Volume 403: debated on Tuesday 8 April 2003

The text on this page has been created from Hansard archive content, it may contain typographical errors.

To ask the Secretary of State for International Development whether the Government will be issuing a response to the World Bank"s recent evaluation of the heavily indebted poor country initiative. [106186]

I have been asked to reply.The World Bank Operations Evaluation Department"s recent review of the Heavily Indebted Poor Countries Initiative (HIPC) was prepared to inform donor and recipient countries of progress to date and make some key recommendations for strengthening the Initiative. It is not a report to the UK Government specifically and as such does not require a formal response. We are, nevertheless, considering the OED"s recommendations.The Government acknowledges that debt relief is not a panacea for broader economic development problems; even the provision of 100 per cent. debt relief to all low-income countries would still fall short of the resources needed to meet the Millennium Development Goals. That is why the Chancellor and the Secretary of State for International Development have proposed an International Finance Facility (IFF) that would seek to double the amount of development aid from just over US$50 billion a year today to $100 billion per year in the years to 2015.

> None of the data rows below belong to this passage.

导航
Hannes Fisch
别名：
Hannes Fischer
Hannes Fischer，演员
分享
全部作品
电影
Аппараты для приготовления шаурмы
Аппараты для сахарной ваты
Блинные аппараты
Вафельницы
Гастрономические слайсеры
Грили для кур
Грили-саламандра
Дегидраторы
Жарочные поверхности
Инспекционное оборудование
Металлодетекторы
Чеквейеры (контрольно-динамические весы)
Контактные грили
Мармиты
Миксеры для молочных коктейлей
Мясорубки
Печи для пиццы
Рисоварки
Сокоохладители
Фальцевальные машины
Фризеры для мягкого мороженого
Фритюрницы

To ask the Secretary of State for International Development what steps she is taking to ensure the additionality of heavily indebted poor country funding. [106187]

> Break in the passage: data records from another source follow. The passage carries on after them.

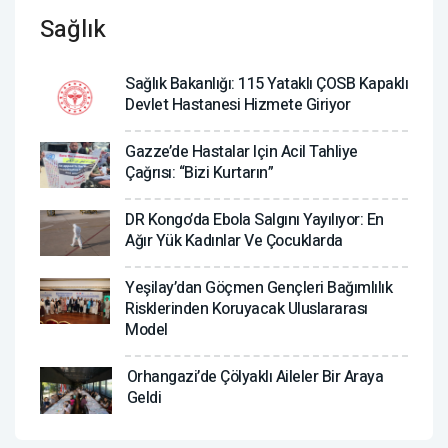
Sağlık
Sağlık Bakanlığı: 115 Yataklı ÇOSB Kapaklı
Devlet Hastanesi Hizmete Giriyor
Gazze’de Hastalar Için Acil Tahliye
Çağrısı: “Bizi Kurtarın”
DR Kongo’da Ebola Salgını Yayılıyor: En
Ağır Yük Kadınlar Ve Çocuklarda
Yeşilay’dan Göçmen Gençleri Bağımlılık
Risklerinden Koruyacak Uluslararası
Model
Orhangazi’de Çölyaklı Aileler Bir Araya
Geldi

I have been asked to reply.Virtually all of the debts of the Heavily Indebted Poor Countries to the UK Government are owed to the Export Credits Guarantee Department (ECGD). The UK participates fully in the enhanced HIPC initiative under which bilateral creditors are typically required to offer 90 per cent. debt relief. These costs are borne entirely by ECGD and hence are additional to any aid spending by the UK.The UK goes further than is required under the HIPC initiative and always provides 100 per cent. debt relief. The Department for International Development (DfID) reimburses ECGD for the cost of this additional bilateral voluntary debt relief. To ensure that funding for the HIPC Initiative is additional these costs are carefully considered and agreed in each spending review.However, even the provision of 100 per cent. debt relief to all low-income countries would still fall short of the resources needed to meet the Millennium Development Goals. For this reason the Chancellor and the Secretary of State for International Development have proposed an International Finance Facility (IFF) that would seek to double the amount of development aid from just over US$50 billion a year today to $100 billion per year in the years to 2015.